• [WHAT YOU ARE ASKED TO DO]:
Go through the data below and copy it exactly, skipping every picture.

• [PROVIDED MATERIAL]:
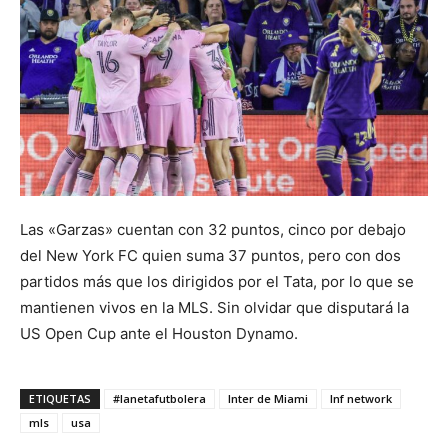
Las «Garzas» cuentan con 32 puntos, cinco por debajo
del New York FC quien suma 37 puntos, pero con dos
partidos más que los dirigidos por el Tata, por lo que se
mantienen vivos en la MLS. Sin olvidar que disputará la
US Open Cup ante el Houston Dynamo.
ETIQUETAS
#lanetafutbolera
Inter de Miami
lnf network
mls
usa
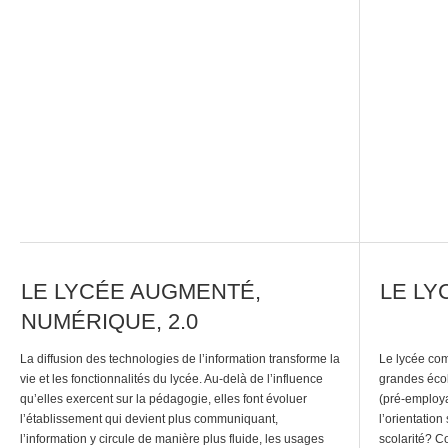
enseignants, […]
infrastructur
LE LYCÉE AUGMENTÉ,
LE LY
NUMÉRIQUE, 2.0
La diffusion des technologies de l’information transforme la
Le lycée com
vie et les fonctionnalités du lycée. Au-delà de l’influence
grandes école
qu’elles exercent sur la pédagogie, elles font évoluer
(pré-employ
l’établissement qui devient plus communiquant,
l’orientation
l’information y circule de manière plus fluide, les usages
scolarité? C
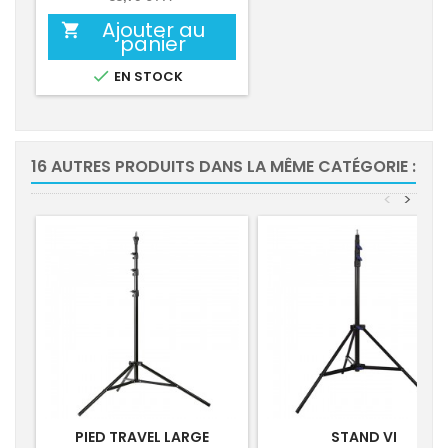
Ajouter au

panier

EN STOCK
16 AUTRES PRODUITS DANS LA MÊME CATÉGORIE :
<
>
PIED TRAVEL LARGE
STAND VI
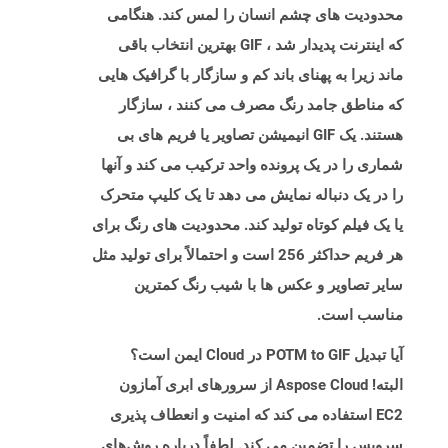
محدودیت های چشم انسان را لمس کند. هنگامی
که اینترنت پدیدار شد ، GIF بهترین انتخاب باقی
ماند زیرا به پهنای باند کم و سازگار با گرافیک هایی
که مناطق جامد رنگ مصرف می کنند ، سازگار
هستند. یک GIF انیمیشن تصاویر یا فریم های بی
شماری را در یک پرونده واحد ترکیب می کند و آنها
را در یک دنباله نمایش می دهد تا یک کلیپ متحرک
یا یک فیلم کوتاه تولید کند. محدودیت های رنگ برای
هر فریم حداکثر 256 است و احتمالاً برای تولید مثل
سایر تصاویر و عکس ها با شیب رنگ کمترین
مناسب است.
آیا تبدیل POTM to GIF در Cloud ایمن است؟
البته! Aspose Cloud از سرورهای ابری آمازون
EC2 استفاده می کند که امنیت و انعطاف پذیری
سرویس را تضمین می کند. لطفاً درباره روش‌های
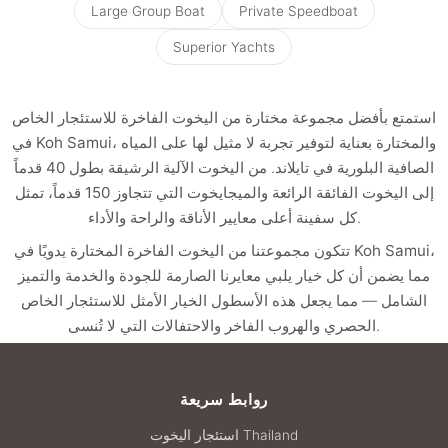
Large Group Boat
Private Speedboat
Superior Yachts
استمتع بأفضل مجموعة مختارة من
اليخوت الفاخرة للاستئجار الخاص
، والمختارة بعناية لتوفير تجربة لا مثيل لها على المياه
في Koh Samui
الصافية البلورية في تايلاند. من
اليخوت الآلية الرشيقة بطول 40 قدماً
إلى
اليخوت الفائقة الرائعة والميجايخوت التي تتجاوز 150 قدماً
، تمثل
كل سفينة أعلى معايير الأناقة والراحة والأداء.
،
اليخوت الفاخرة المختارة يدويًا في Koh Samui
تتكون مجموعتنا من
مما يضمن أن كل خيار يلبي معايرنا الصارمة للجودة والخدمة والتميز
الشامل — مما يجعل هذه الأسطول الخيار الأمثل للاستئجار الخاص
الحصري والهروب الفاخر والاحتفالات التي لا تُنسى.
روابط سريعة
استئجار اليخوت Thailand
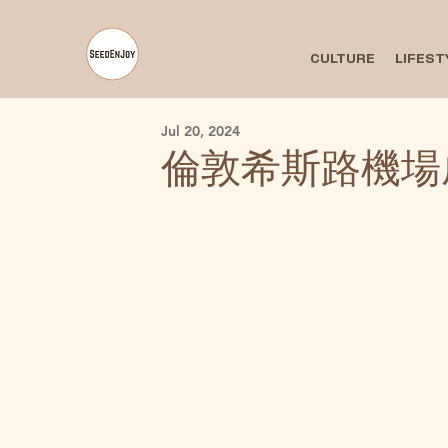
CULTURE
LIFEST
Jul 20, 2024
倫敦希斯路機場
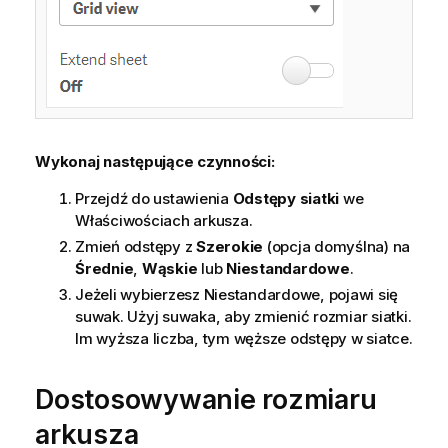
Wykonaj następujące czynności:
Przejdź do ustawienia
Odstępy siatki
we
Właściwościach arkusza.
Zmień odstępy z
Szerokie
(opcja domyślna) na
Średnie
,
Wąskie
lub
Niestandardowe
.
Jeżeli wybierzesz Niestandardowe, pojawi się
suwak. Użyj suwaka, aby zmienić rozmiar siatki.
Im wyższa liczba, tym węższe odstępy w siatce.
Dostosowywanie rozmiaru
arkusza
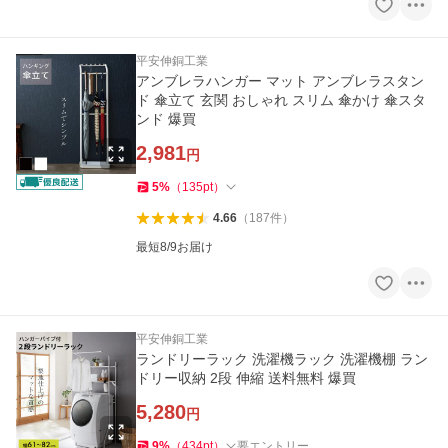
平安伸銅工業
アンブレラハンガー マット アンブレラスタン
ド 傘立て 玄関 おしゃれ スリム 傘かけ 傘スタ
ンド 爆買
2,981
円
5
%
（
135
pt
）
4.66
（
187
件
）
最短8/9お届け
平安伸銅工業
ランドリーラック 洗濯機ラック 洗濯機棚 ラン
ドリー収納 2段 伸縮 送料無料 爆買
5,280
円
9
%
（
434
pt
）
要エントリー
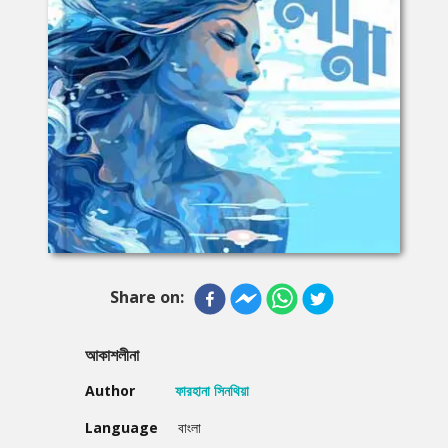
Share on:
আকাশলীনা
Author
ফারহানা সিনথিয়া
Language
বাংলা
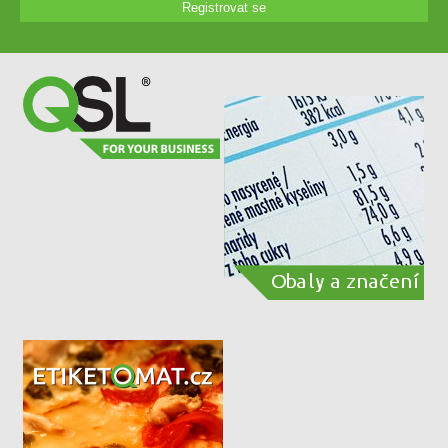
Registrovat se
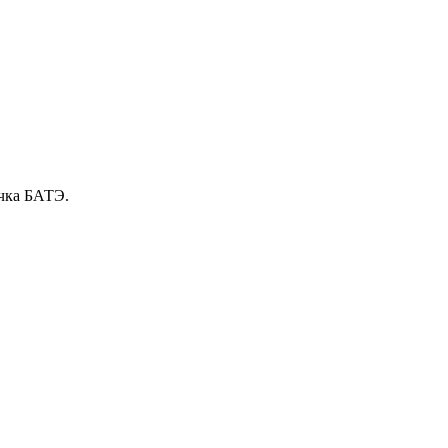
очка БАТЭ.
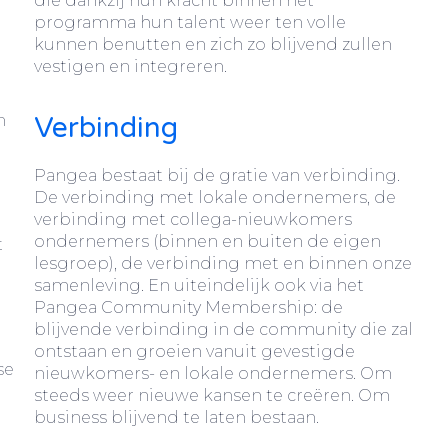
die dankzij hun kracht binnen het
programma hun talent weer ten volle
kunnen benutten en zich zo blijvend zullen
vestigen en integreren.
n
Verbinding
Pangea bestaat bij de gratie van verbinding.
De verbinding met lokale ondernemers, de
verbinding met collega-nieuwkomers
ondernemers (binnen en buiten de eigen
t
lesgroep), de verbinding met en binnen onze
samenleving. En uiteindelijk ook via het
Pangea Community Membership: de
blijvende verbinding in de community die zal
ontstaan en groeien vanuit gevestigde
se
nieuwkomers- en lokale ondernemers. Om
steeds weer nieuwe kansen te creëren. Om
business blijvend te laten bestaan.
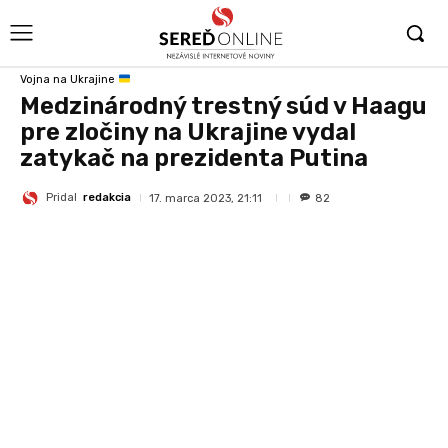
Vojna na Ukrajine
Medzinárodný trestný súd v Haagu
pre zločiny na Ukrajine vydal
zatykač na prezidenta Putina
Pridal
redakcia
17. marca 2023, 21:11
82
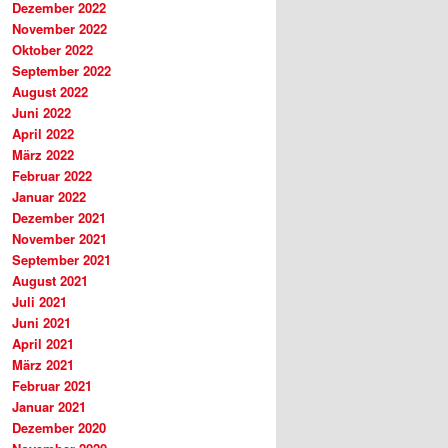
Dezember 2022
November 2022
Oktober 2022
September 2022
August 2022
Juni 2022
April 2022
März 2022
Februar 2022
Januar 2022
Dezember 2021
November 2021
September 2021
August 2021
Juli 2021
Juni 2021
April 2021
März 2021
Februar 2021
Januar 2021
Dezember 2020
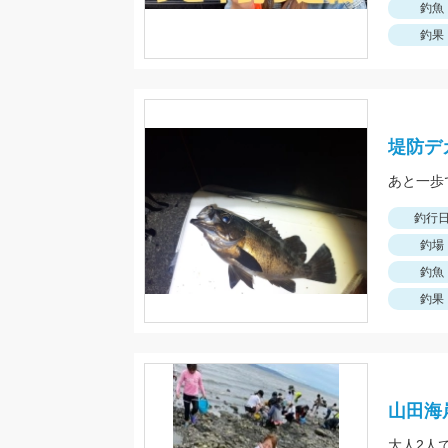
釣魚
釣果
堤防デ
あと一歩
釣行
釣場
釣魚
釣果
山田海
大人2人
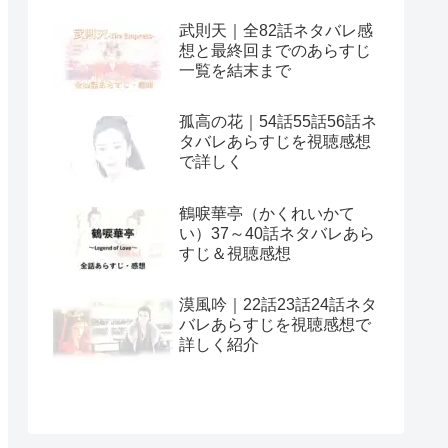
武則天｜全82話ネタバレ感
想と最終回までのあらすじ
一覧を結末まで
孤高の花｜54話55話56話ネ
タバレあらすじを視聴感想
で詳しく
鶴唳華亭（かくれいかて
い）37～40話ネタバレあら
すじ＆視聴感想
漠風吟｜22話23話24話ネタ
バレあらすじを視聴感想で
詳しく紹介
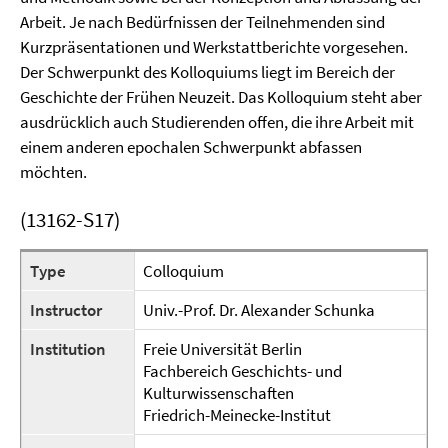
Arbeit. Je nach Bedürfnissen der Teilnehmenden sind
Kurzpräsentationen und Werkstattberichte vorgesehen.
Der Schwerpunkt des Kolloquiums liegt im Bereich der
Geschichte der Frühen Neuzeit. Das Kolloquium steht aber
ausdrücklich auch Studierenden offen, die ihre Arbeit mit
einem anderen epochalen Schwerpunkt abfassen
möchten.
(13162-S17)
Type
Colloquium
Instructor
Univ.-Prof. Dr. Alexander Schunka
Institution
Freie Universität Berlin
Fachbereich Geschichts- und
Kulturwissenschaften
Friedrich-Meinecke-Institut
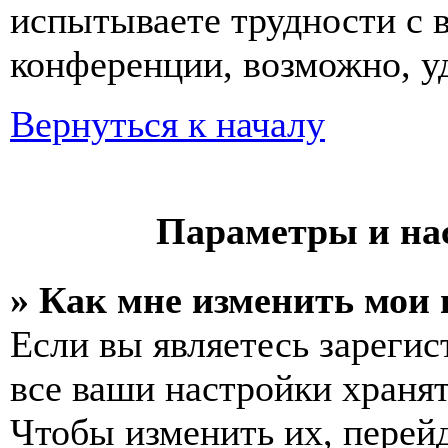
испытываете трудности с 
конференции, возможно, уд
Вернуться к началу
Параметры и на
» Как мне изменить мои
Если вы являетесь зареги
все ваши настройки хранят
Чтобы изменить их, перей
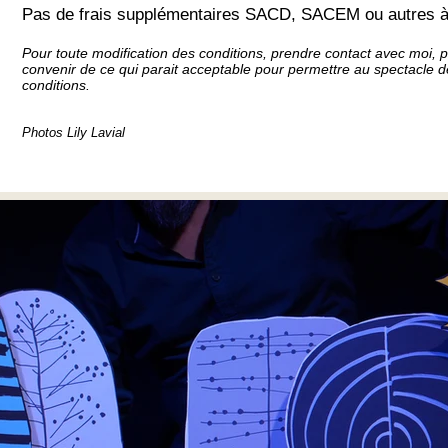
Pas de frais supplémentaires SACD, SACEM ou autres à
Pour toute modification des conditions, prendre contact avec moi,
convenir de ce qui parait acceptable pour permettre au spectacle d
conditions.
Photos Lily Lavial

• [EXPECTED ANSWER]:
Las «Garzas» cuentan con 32 puntos, cinco por debajo
del New York FC quien suma 37 puntos, pero con dos
partidos más que los dirigidos por el Tata, por lo que se
mantienen vivos en la MLS. Sin olvidar que disputará la
US Open Cup ante el Houston Dynamo.
ETIQUETAS
#lanetafutbolera
Inter de Miami
lnf network
mls
usa
enseignants, […]
infrastructur
LE LYCÉE AUGMENTÉ,
LE LY
NUMÉRIQUE, 2.0
La diffusion des technologies de l’information transforme la
Le lycée com
vie et les fonctionnalités du lycée. Au-delà de l’influence
grandes école
qu’elles exercent sur la pédagogie, elles font évoluer
(pré-employ
l’établissement qui devient plus communiquant,
l’orientation
l’information y circule de manière plus fluide, les usages
scolarité? C
Ajouter au

panier

EN STOCK
16 AUTRES PRODUITS DANS LA MÊME CATÉGORIE :
<
>
PIED TRAVEL LARGE
STAND VI
محدودیت های چشم انسان را لمس کند. هنگامی
که اینترنت پدیدار شد ، GIF بهترین انتخاب باقی
ماند زیرا به پهنای باند کم و سازگار با گرافیک هایی
که مناطق جامد رنگ مصرف می کنند ، سازگار
هستند. یک GIF انیمیشن تصاویر یا فریم های بی
شماری را در یک پرونده واحد ترکیب می کند و آنها
را در یک دنباله نمایش می دهد تا یک کلیپ متحرک
یا یک فیلم کوتاه تولید کند. محدودیت های رنگ برای
هر فریم حداکثر 256 است و احتمالاً برای تولید مثل
سایر تصاویر و عکس ها با شیب رنگ کمترین
مناسب است.
آیا تبدیل POTM to GIF در Cloud ایمن است؟
البته! Aspose Cloud از سرورهای ابری آمازون
EC2 استفاده می کند که امنیت و انعطاف پذیری
سرویس را تضمین می کند. لطفاً درباره روش‌های
Large Group Boat
Private Speedboat
Superior Yachts
استمتع بأفضل مجموعة مختارة من
اليخوت الفاخرة للاستئجار الخاص
، والمختارة بعناية لتوفير تجربة لا مثيل لها على المياه
في Koh Samui
الصافية البلورية في تايلاند. من
اليخوت الآلية الرشيقة بطول 40 قدماً
إلى
اليخوت الفائقة الرائعة والميجايخوت التي تتجاوز 150 قدماً
، تمثل
كل سفينة أعلى معايير الأناقة والراحة والأداء.
،
اليخوت الفاخرة المختارة يدويًا في Koh Samui
تتكون مجموعتنا من
مما يضمن أن كل خيار يلبي معايرنا الصارمة للجودة والخدمة والتميز
الشامل — مما يجعل هذه الأسطول الخيار الأمثل للاستئجار الخاص
الحصري والهروب الفاخر والاحتفالات التي لا تُنسى.
روابط سريعة
استئجار اليخوت Thailand
CULTURE
LIFEST
Jul 20, 2024
倫敦希斯路機場
Wykonaj następujące czynności:
Przejdź do ustawienia
Odstępy siatki
we
Właściwościach arkusza.
Zmień odstępy z
Szerokie
(opcja domyślna) na
Średnie
,
Wąskie
lub
Niestandardowe
.
Jeżeli wybierzesz Niestandardowe, pojawi się
suwak. Użyj suwaka, aby zmienić rozmiar siatki.
Im wyższa liczba, tym węższe odstępy w siatce.
Dostosowywanie rozmiaru
arkusza
平安伸銅工業
アンブレラハンガー マット アンブレラスタン
ド 傘立て 玄関 おしゃれ スリム 傘かけ 傘スタ
ンド 爆買
2,981
円
5
%
（
135
pt
）
4.66
（
187
件
）
最短8/9お届け
平安伸銅工業
ランドリーラック 洗濯機ラック 洗濯機棚 ラン
ドリー収納 2段 伸縮 送料無料 爆買
5,280
円
9
%
（
434
pt
）
要エントリー
Share on:
আকাশলীনা
Author
ফারহানা সিনথিয়া
Language
বাংলা
Registrovat se
очка БАТЭ.
die dankzij hun kracht binnen het
programma hun talent weer ten volle
kunnen benutten en zich zo blijvend zullen
vestigen en integreren.
n
Verbinding
Pangea bestaat bij de gratie van verbinding.
De verbinding met lokale ondernemers, de
verbinding met collega-nieuwkomers
ondernemers (binnen en buiten de eigen
t
lesgroep), de verbinding met en binnen onze
samenleving. En uiteindelijk ook via het
Pangea Community Membership: de
blijvende verbinding in de community die zal
ontstaan en groeien vanuit gevestigde
se
nieuwkomers- en lokale ondernemers. Om
steeds weer nieuwe kansen te creëren. Om
business blijvend te laten bestaan.
Vojna na Ukrajine
Medzinárodný trestný súd v Haagu
pre zločiny na Ukrajine vydal
zatykač na prezidenta Putina
Pridal
redakcia
17. marca 2023, 21:11
82
Dezember 2022
November 2022
Oktober 2022
September 2022
August 2022
Juni 2022
April 2022
März 2022
Februar 2022
Januar 2022
Dezember 2021
November 2021
September 2021
August 2021
Juli 2021
Juni 2021
April 2021
März 2021
Februar 2021
Januar 2021
Dezember 2020
釣魚
釣果
堤防デ
あと一歩
釣行
釣場
釣魚
釣果
山田海
大人2人
武則天｜全82話ネタバレ感
想と最終回までのあらすじ
一覧を結末まで
孤高の花｜54話55話56話ネ
タバレあらすじを視聴感想
で詳しく
鶴唳華亭（かくれいかて
い）37～40話ネタバレあら
すじ＆視聴感想
漠風吟｜22話23話24話ネタ
バレあらすじを視聴感想で
詳しく紹介
Arbeit. Je nach Bedürfnissen der Teilnehmenden sind
Kurzpräsentationen und Werkstattberichte vorgesehen.
Der Schwerpunkt des Kolloquiums liegt im Bereich der
Geschichte der Frühen Neuzeit. Das Kolloquium steht aber
ausdrücklich auch Studierenden offen, die ihre Arbeit mit
einem anderen epochalen Schwerpunkt abfassen
möchten.
(13162-S17)
Type
Colloquium
Instructor
Univ.-Prof. Dr. Alexander Schunka
Institution
Freie Universität Berlin
Fachbereich Geschichts- und
Kulturwissenschaften
Friedrich-Meinecke-Institut
испытываете трудности с 
конференции, возможно, уд
Вернуться к началу
Параметры и на
» Как мне изменить мои
Если вы являетесь зареги
все ваши настройки хранят
Чтобы изменить их, перей
Pas de frais supplémentaires SACD, SACEM ou autres à
Pour toute modification des conditions, prendre contact avec moi,
convenir de ce qui parait acceptable pour permettre au spectacle d
conditions.
Photos Lily Lavial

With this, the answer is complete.